Predatory lenders are also characterized by offering small monthly payments with a large balloon payment at the end of the loan period. Sometimes these lenders will stretch out payments so that a large unaffordable payment is left at the end of the term.

A lender that penalizes consumers by increasing fees for prepaying the balance of a loan are also described as predatory. Consumers are forced to stay in high interest rate loans because they cannot afford to pay the prepayment penalty. Under many state laws, the terms of the prepayment penalty must be fully disclosed to the borrower at the time of the loan application and an alternative loan without pre-payment penalty must be available.

When a lender fails to disclose clear and accurate terms and conditions of a loan, then it is likely predatory. Most loans are complex transactions that include multiple pages of documents. The amount of paper can be overwhelming to most consumers and an overwhelmed consumer is easy prey for a predatory lender to disclose limited information or in agreements that change without notice.

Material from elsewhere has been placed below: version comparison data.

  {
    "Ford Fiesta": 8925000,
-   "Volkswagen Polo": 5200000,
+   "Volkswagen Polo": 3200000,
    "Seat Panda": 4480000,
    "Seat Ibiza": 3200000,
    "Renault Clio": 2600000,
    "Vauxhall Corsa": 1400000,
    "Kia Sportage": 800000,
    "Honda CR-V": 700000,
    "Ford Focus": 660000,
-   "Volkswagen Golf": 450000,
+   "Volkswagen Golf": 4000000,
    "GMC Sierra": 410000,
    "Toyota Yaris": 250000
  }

To protect yourself, get the facts. Consumers who find themselves in a fraudulent situation probably did not get the information they needed before "signing their name on the dotted line."

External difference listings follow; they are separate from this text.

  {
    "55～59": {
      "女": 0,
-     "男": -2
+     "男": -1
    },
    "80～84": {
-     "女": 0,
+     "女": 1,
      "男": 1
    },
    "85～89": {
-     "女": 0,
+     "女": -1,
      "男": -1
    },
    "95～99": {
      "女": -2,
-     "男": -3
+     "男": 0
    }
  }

Never be afraid to ask questions of any lender--especially regarding information that you just do not understand. Pay special attention to how payments will be made over time and find out if there's a balloon payment. Balloon payments can put consumers into unexpected financially harmful situations.

Finally, be cautious of lenders who suggest you borrow more than the value of what is being financed--the best example is a home. A high loan-to-value ratio puts both the home and the consumer's financial record at great risk.

My best advice for any loan, work with prime lenders where you may also have accounts for checking, saving, retirement, risk protection, etc. It will be strategy that can insure your long-term financial security.


Shirley Anderson-Porisch works as a family resource management Extension educator at the University of Minnesota and is an expert in family finance. She has long been a media contributor and is an accredited financial counselor.